While I don’t typically miss the digital cameras of old, I’ve really been quite enjoying the recent trend for “reviewing” these older cameras. And while I never owned most of them, I do still have a pair of 20-year-old Nikon D100 bodies and remember seeing many of the other popular models of the day. One such camera was the Nikon Coolpix 990, a strange little camera with a swivelling lens and handle. In this video, photographer Matt Parson – who seems to have one in particularly great condition – takes one out to put it through its paces and see how it compares to more modern digital cameras.

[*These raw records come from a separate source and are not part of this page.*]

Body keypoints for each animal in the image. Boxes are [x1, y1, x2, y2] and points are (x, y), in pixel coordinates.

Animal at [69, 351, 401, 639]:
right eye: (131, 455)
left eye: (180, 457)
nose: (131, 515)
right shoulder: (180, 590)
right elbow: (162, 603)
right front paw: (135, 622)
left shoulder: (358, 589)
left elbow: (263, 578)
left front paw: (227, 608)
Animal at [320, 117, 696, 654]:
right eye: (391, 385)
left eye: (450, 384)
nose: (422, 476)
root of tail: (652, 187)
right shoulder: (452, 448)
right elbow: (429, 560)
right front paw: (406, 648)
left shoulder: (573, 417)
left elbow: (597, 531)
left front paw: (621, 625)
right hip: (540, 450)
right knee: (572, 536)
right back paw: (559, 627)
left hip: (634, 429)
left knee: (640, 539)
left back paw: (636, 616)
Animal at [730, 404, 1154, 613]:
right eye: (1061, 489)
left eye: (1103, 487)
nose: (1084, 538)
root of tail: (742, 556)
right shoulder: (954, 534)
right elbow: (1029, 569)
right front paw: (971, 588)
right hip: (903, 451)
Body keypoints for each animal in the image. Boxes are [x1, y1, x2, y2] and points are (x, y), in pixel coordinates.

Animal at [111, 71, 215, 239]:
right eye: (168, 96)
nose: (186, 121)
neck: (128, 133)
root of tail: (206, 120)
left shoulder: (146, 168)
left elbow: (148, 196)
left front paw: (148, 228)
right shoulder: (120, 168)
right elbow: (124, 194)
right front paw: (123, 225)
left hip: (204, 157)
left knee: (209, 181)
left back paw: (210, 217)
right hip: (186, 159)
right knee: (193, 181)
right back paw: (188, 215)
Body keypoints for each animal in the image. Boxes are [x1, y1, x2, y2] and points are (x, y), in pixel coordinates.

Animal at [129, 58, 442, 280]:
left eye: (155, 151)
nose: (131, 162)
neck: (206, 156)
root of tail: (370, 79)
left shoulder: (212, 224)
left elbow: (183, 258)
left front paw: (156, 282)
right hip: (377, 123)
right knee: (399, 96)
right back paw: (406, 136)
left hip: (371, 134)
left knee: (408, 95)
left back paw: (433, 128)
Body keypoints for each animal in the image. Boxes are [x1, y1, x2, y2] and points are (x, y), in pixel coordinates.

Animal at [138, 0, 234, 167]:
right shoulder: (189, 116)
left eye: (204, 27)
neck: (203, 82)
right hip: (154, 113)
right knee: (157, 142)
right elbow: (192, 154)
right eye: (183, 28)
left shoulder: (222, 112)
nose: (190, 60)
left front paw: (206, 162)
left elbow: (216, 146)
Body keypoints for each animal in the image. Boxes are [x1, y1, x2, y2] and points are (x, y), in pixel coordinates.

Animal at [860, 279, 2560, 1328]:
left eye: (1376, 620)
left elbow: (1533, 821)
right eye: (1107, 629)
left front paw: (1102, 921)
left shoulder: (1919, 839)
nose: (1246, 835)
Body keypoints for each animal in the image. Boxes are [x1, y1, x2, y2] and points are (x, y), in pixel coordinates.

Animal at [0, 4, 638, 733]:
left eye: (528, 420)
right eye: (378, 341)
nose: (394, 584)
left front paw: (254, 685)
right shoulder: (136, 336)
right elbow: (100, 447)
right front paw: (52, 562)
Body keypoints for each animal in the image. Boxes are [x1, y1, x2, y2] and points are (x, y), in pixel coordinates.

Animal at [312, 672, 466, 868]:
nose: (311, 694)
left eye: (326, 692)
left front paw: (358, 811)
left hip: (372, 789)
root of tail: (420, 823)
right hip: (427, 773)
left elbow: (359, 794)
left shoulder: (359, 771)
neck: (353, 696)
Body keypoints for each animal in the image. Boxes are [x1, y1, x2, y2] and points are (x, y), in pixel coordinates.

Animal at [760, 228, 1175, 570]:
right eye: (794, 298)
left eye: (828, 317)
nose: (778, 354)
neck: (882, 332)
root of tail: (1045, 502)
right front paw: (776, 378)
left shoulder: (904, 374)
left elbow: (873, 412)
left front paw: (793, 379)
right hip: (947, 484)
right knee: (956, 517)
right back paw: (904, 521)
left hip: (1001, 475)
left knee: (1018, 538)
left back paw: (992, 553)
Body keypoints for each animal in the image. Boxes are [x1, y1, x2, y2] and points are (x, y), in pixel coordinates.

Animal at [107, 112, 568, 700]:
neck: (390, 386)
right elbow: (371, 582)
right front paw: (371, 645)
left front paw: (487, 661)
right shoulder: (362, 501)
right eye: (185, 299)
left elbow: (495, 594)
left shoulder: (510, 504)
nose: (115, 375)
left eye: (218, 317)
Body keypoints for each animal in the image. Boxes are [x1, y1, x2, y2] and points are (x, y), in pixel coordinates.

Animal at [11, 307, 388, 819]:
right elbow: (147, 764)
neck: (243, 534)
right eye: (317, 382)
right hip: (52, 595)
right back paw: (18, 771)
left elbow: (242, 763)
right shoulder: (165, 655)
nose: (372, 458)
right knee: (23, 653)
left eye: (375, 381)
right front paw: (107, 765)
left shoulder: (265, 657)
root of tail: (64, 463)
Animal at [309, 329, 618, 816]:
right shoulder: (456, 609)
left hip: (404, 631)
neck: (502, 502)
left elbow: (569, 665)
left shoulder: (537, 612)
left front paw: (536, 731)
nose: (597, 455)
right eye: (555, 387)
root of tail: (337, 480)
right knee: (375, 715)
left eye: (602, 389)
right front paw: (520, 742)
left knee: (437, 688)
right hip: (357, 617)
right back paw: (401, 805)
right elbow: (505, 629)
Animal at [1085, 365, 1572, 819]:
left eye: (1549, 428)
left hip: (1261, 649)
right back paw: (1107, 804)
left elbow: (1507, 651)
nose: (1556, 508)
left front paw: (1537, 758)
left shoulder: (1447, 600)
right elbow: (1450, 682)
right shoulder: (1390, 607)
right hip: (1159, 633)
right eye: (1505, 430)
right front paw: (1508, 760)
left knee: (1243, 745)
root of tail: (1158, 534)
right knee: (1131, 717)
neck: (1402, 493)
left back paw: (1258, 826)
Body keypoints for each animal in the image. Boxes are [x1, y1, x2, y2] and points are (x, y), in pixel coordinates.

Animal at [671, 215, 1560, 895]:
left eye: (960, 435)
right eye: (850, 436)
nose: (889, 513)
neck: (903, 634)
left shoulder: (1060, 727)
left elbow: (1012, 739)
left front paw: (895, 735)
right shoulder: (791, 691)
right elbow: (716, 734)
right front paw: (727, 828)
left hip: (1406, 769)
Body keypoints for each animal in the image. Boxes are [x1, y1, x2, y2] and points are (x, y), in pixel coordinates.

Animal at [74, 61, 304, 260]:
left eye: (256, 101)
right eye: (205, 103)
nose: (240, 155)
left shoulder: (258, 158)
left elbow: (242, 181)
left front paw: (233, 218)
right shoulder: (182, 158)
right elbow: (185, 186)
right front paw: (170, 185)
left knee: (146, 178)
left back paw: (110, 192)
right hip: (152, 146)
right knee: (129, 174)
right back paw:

The year 2000’s Nikon Coolpix 990 is the third iteration of Nikon’s swivel design, beginning with the Coolpix 900 in 1998 and the Coolpix 950 in 1999.

From a technical standpoint, the Nikon Coolpix 990 bears little resemblance to the cameras we use today – either DSLRs or mirrorless cameras – and the image quality certainly isn’t as technically perfect. But it has a quality about it that makes the images it produce have a look and feel that contains character and a look that’s generally more filmic than we get out of the box with raw files today. That being said, the dynamic range is pretty terrible, so it breaks apart in the highlights pretty quickly!

It features a 3.2-megapixel CCD sensor with a 3x 8-24mm zoom lens offering a field of view equivalent to that of a 38-115mm lens on full-frame. CCD sensors were fairly common back then, at least for Nikon. Both of the D100 bodies I mentioned above contain 6.1-megapixel CCD sensors and my Nikon D200 features a 10.2-megapixel CCD sensor, too. CMOS sensors won out in the end, although I always felt that CCD sensors produced images that just had a little special something, a quality that CMOS sensors seem to have had perfected out of them. It’s interesting seeing those old cameras being used against the tech we’re used to today. Not to mention some of the features they had back then that no longer seem to be around. I might even have to drag out my old Nikon DSLRs at some point just to see how they hold up today. I wonder if anybody would even notice the images weren’t shot on the latest and greatest cameras?